Seketika tubuh Nadia menegang. Entah kenapa dia tiba-tiba diserang perasaan gelisah dan takut untuk mendengar jawaban ayahnya.
"Tidak ada yang namanya satu-satunya. Bagi Papa kalian itu sama. Tidak ada bedanya pria ataupun wanita," jawab Sandjaya kemudian berlalu dari sana.
Sebenarnya prinsip Sandjaya itu bagus karena dia tidak membeda-bedakan anaknya. Ya, jika saja apa yang dia katakan sesuai dengan apa yang dia lakukan. Karena pada kenyataannya Sandjaya sangat membedakan Nadia dengan kedua kakaknya. Menjadi satu-satunya anak perempuan dalam keluarga tak membuat Nadia spesial. Sebaliknya, Nadia justru diperlakukan tidak adil karena dia seorang perempuan.
Nadia merasa jika justru dia yang seperti laki-laki di dalam keluarga itu.
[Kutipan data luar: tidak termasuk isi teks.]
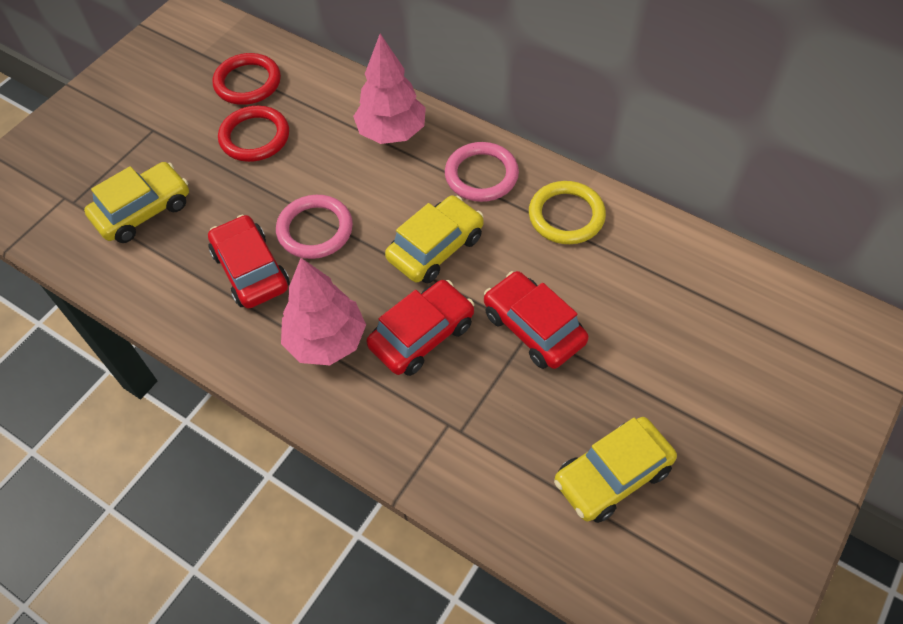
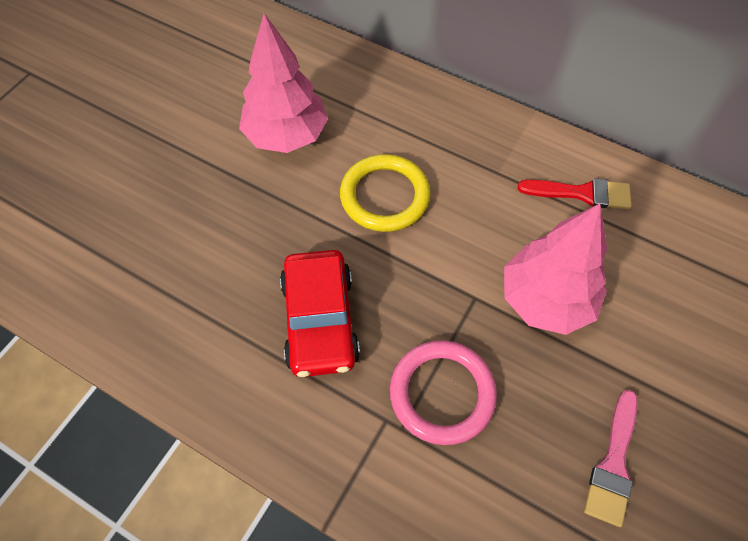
pink brush: none = 0 -> [584,390,638,527] = 1
pink ring: [276,195,353,259] [445,142,519,202] = 2 -> [390,340,497,445] = 1
red brush: none = 0 -> [518,178,631,209] = 1
red car: [208,215,290,308] [367,280,474,376] [484,271,589,369] = 3 -> [280,250,360,377] = 1
red ring: [213,53,281,105] [218,106,289,162] = 2 -> none = 0
yellow car: [84,162,189,243] [385,195,484,283] [554,417,677,523] = 3 -> none = 0

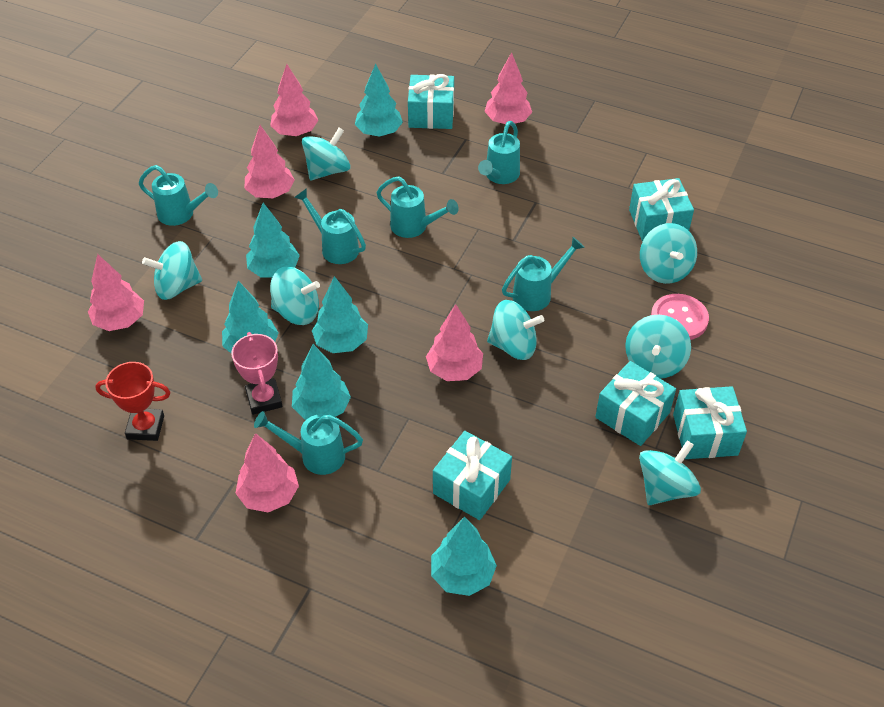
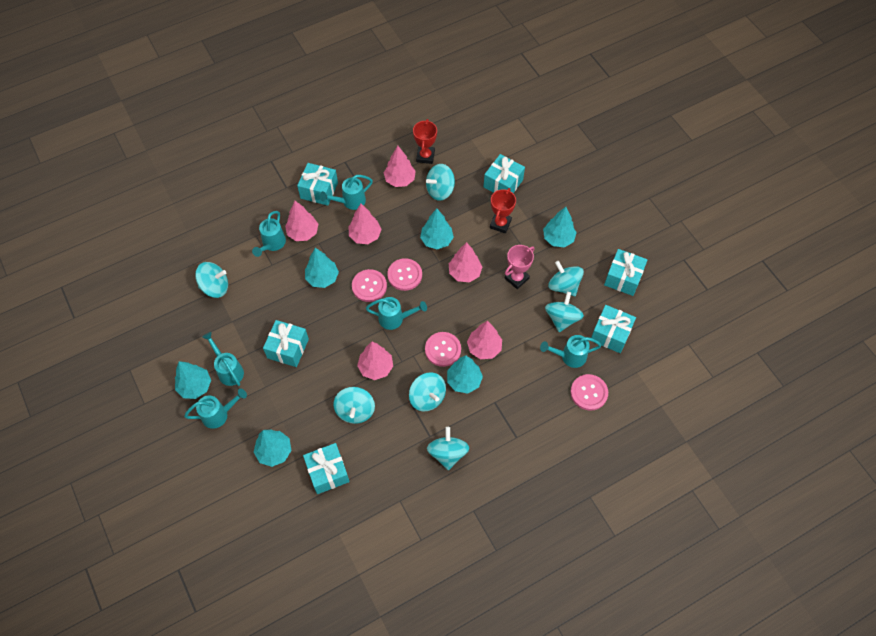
pink button: [651,294,709,340] = 1 -> [352,269,387,302] [387,258,422,291] [425,332,461,367] [570,374,608,411] = 4
red trophy: [95,362,171,441] = 1 -> [413,119,437,164] [490,188,516,234] = 2
turquoise gift: [408,74,454,129] [433,431,512,520] [595,361,676,446] [629,178,694,242] [673,386,747,459] = 5 -> [263,320,309,367] [297,163,338,206] [303,443,350,494] [483,154,525,193] [591,305,636,353] [604,249,648,296] = 6

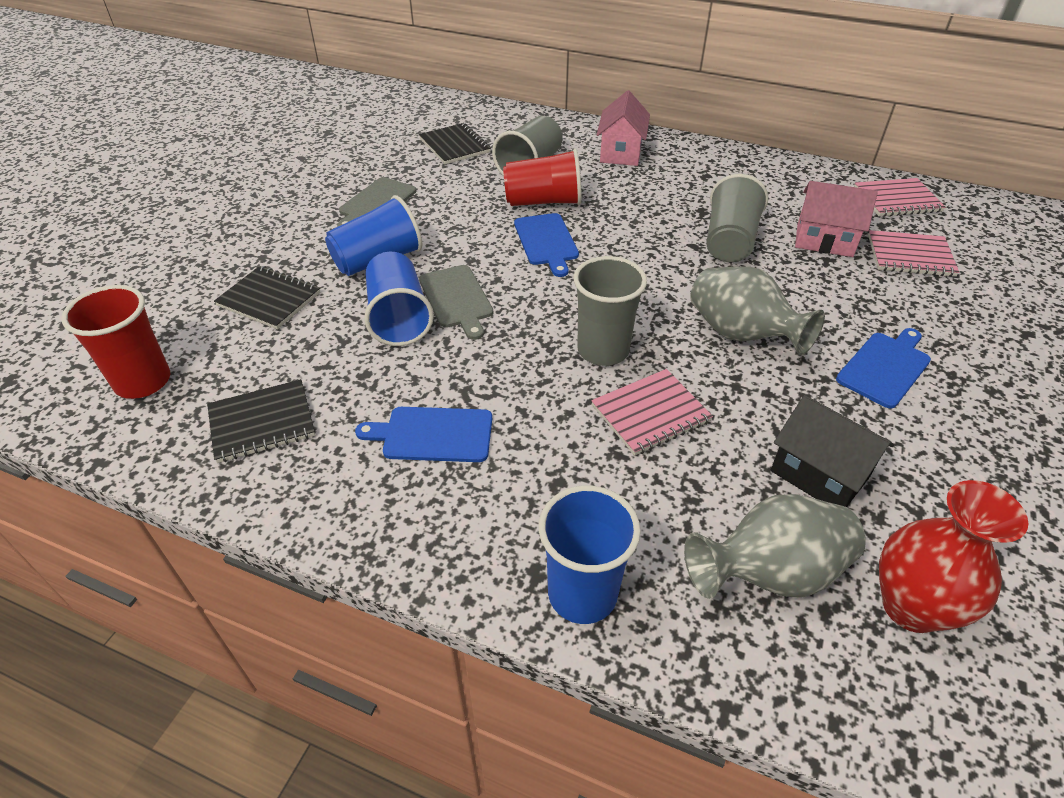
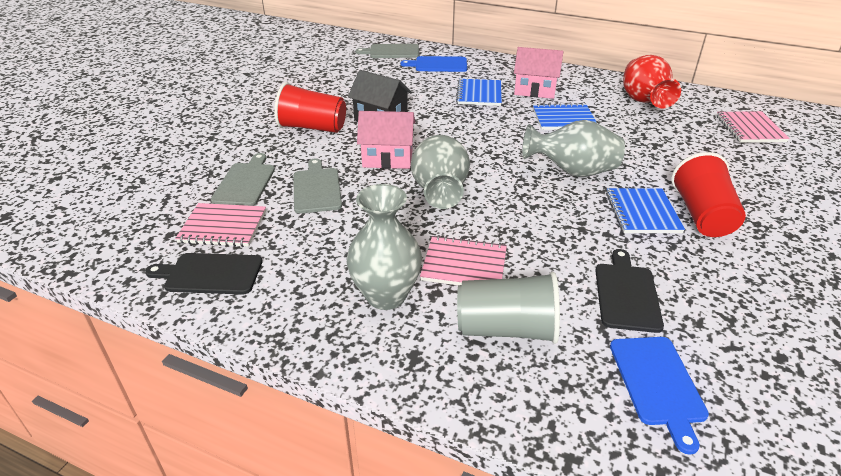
black cutting board: none = 0 -> [145,253,263,295] [595,249,664,333] = 2
black notebook: [207,379,315,463] [214,266,321,329] [419,123,491,164] = 3 -> none = 0
blue cup: [325,195,422,276] [364,252,434,346] [539,485,641,624] = 3 -> none = 0
blue cutting board: [355,407,492,462] [514,213,579,277] [836,328,931,408] = 3 -> [400,56,467,72] [610,337,709,455] = 2
blue notebook: none = 0 -> [456,79,502,106] [533,103,597,130] [606,188,685,233] = 3
grey cup: [492,116,563,176] [573,256,647,366] [706,174,768,262] = 3 -> [457,272,560,344] = 1
grey cutting board: [337,177,416,227] [419,265,493,340] = 2 -> [211,153,275,206] [293,158,342,214] [355,44,419,58] = 3
grey vase: [684,494,866,599] [690,266,825,356] = 2 -> [347,184,422,310] [411,135,470,209] [522,120,625,177] = 3

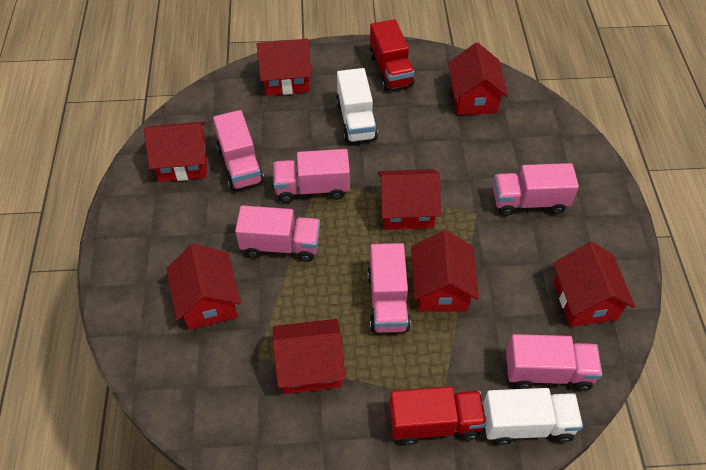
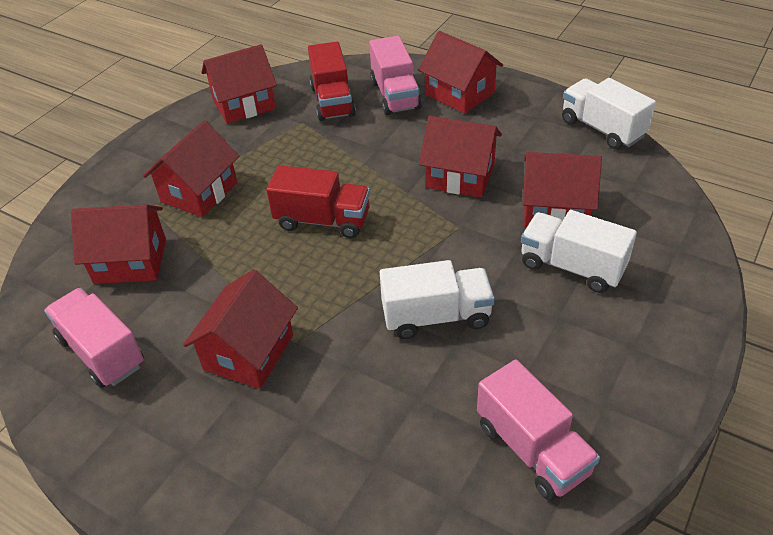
pink truck: [213,110,264,191] [235,205,320,262] [273,149,350,203] [367,243,411,333] [493,163,579,216] [506,334,602,391] = 6 -> [44,288,144,388] [369,36,422,115] [477,359,600,501] = 3
red house: [144,122,207,182] [166,244,241,330] [257,39,312,96] [272,319,346,394] [378,169,441,230] [411,230,479,311] [448,42,508,115] [553,242,635,327] = 8 -> [71,204,166,284] [143,120,239,217] [183,270,298,389] [202,44,277,124] [418,31,503,114] [419,116,502,198] [522,152,602,227] = 7
white truck: [336,68,378,143] [483,388,583,445] = 2 -> [380,260,495,339] [521,210,637,293] [562,78,656,149] = 3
Di mana kedua kakaknya diberikan perusahaan untuk dikelola, Nadia justru harus bekerja keras sendiri agar bisa punya klinik. Mulai dari masih sekolah, kuliah, hingga sekarang dia punya bisnis, Nadia hidup dari hasil kerja kerasnya sendiri dengan sedikit bantuan dari kakaknya yang tentu saja tidak diketahui oleh orangtuanya.
Bisa Nadia katakan jika orangtua, terutama sang ayah tidak akan peduli apa yang terjadi pada Nadia. Inilah yang mendasari kenapa Nadia lebih memilih hidup sendiri. Toh, ada tidaknya dia di rumah itu tidak akan memberikan efek berbeda. Bahkan saat perjodohan yang ditolak Nadia pun, Sandjaya lakukan karena keperluan bisnisnya. Sempat marah besar sampai memaki-maki Nadia anak tidak berguna namun pada akhirnya Sandjaya punya cara sendiri untuk tetap mendapatkan apa yang dia mau tanpa harus melibatkan Nadia.
Sekarang kalian mengerti kan kenapa Sandjaya dengan mudah merestui hubungan Nadia dan Sean tadi. Bukan karena Sean pintar mengambil hati namun karena Sandjaya memang tidak peduli.